▶ [Data shown]:
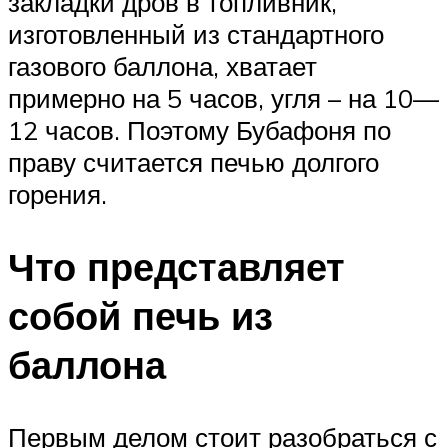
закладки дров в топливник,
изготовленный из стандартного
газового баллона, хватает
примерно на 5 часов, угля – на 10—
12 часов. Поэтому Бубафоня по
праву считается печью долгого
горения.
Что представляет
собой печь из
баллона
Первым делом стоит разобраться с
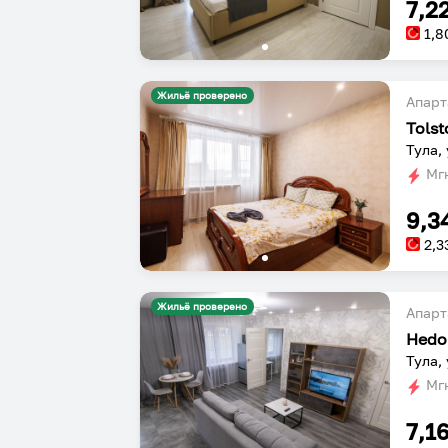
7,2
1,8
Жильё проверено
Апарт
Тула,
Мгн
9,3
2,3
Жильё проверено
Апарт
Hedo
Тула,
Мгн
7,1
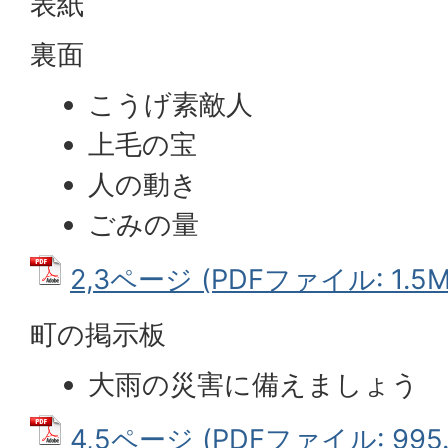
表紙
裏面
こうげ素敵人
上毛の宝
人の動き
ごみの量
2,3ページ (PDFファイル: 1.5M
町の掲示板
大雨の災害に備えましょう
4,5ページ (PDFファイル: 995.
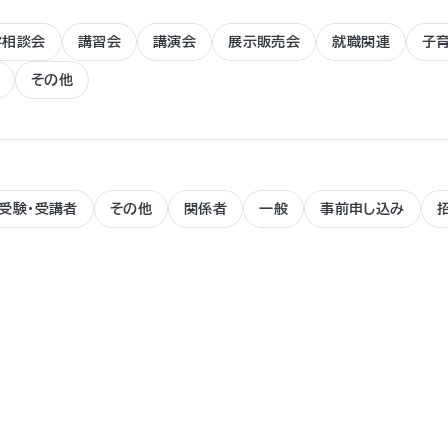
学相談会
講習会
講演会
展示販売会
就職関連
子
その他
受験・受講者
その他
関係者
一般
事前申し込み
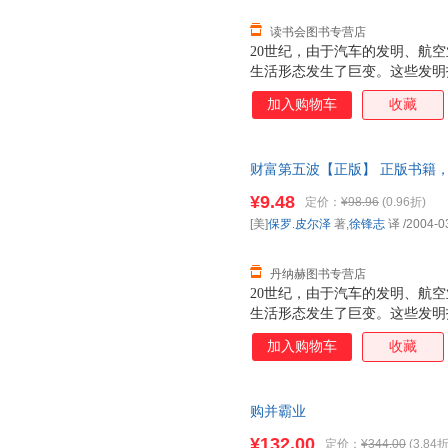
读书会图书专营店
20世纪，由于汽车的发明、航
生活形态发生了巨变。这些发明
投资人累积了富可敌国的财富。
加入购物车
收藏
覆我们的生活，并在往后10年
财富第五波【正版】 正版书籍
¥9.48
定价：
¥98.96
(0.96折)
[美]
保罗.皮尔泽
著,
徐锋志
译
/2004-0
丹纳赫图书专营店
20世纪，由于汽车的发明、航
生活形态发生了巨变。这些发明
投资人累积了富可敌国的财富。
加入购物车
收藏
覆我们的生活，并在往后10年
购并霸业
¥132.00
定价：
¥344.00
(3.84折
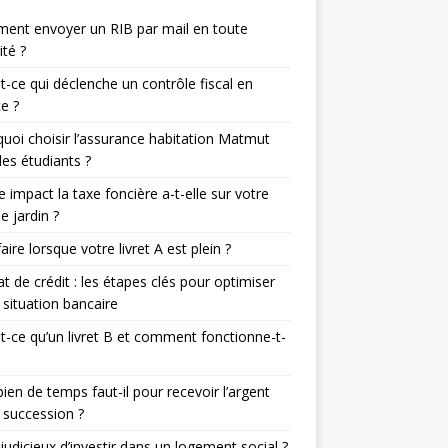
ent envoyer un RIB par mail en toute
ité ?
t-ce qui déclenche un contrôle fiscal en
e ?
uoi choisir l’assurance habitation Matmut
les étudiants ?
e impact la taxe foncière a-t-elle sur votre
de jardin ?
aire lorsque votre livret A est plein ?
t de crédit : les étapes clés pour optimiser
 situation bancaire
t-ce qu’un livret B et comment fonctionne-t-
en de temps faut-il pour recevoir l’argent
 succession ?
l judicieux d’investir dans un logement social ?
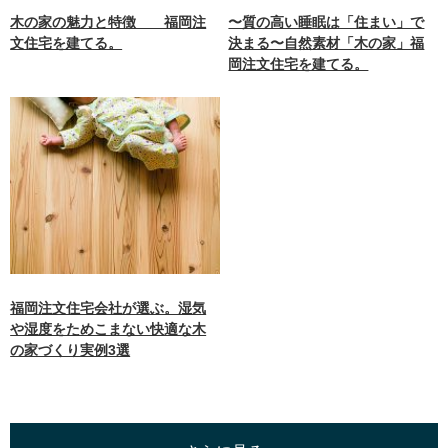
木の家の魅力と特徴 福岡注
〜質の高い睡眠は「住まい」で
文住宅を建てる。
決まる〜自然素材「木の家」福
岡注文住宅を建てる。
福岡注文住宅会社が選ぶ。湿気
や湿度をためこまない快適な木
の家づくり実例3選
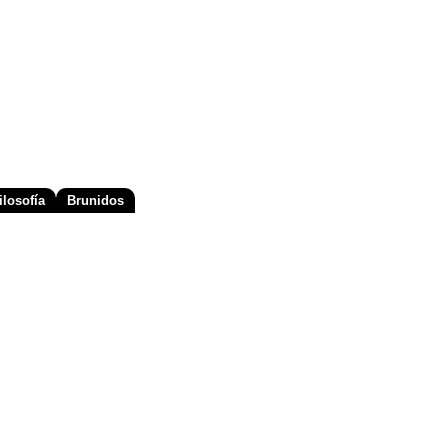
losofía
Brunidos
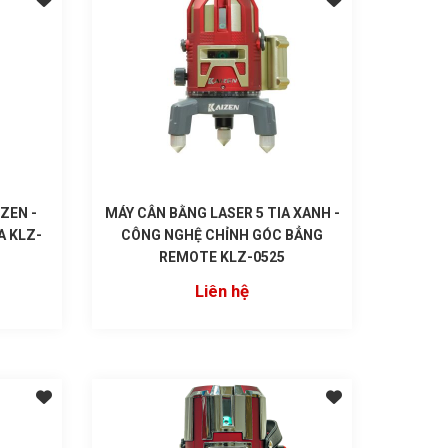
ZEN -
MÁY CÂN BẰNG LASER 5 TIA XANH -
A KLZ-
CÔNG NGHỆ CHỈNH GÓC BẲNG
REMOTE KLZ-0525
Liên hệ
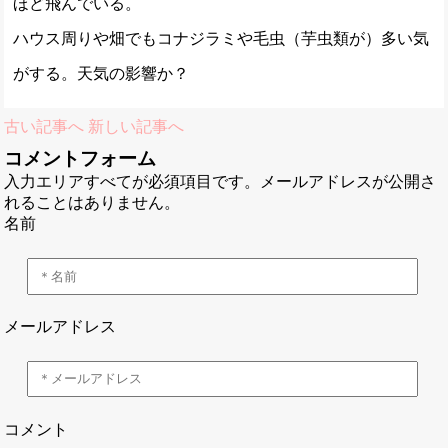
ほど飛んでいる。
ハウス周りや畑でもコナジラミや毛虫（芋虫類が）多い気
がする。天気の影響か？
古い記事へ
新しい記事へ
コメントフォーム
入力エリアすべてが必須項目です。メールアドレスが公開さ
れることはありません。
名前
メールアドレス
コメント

▶ [Task item]:
Leave out the pictures and repeat everything else in the records exactly.

▶ [Solution to the exercise]:
закладки дров в топливник,
изготовленный из стандартного
газового баллона, хватает
примерно на 5 часов, угля – на 10—
12 часов. Поэтому Бубафоня по
праву считается печью долгого
горения.
Что представляет
собой печь из
баллона
Первым делом стоит разобраться с
7,2
1,8
Жильё проверено
Апарт
Тула,
Мгн
9,3
2,3
Жильё проверено
Апарт
Hedo
Тула,
Мгн
7,1
表紙
裏面
こうげ素敵人
上毛の宝
人の動き
ごみの量
2,3ページ (PDFファイル: 1.5M
町の掲示板
大雨の災害に備えましょう
4,5ページ (PDFファイル: 995.
学相談会
講習会
講演会
展示販売会
就職関連
子
その他
受験・受講者
その他
関係者
一般
事前申し込み
读书会图书专营店
20世纪，由于汽车的发明、航
生活形态发生了巨变。这些发明
投资人累积了富可敌国的财富。
加入购物车
收藏
覆我们的生活，并在往后10年
财富第五波【正版】 正版书籍
¥9.48
定价：
¥98.96
(0.96折)
[美]
保罗.皮尔泽
著,
徐锋志
译
/2004-0
丹纳赫图书专营店
20世纪，由于汽车的发明、航
生活形态发生了巨变。这些发明
投资人累积了富可敌国的财富。
加入购物车
收藏
覆我们的生活，并在往后10年
购并霸业
¥132.00
定价：
¥344.00
(3.84折
ent envoyer un RIB par mail en toute
ité ?
t-ce qui déclenche un contrôle fiscal en
e ?
uoi choisir l’assurance habitation Matmut
les étudiants ?
e impact la taxe foncière a-t-elle sur votre
de jardin ?
aire lorsque votre livret A est plein ?
t de crédit : les étapes clés pour optimiser
 situation bancaire
t-ce qu’un livret B et comment fonctionne-t-
en de temps faut-il pour recevoir l’argent
 succession ?
l judicieux d’investir dans un logement social ?
木の家の魅力と特徴 福岡注
〜質の高い睡眠は「住まい」で
文住宅を建てる。
決まる〜自然素材「木の家」福
岡注文住宅を建てる。
福岡注文住宅会社が選ぶ。湿気
や湿度をためこまない快適な木
の家づくり実例3選
losofía
Brunidos
ZEN -
MÁY CÂN BẰNG LASER 5 TIA XANH -
A KLZ-
CÔNG NGHỆ CHỈNH GÓC BẲNG
REMOTE KLZ-0525
Liên hệ
ほど飛んでいる。
ハウス周りや畑でもコナジラミや毛虫（芋虫類が）多い気
がする。天気の影響か？
古い記事へ
新しい記事へ
コメントフォーム
入力エリアすべてが必須項目です。メールアドレスが公開さ
れることはありません。
名前
メールアドレス
コメント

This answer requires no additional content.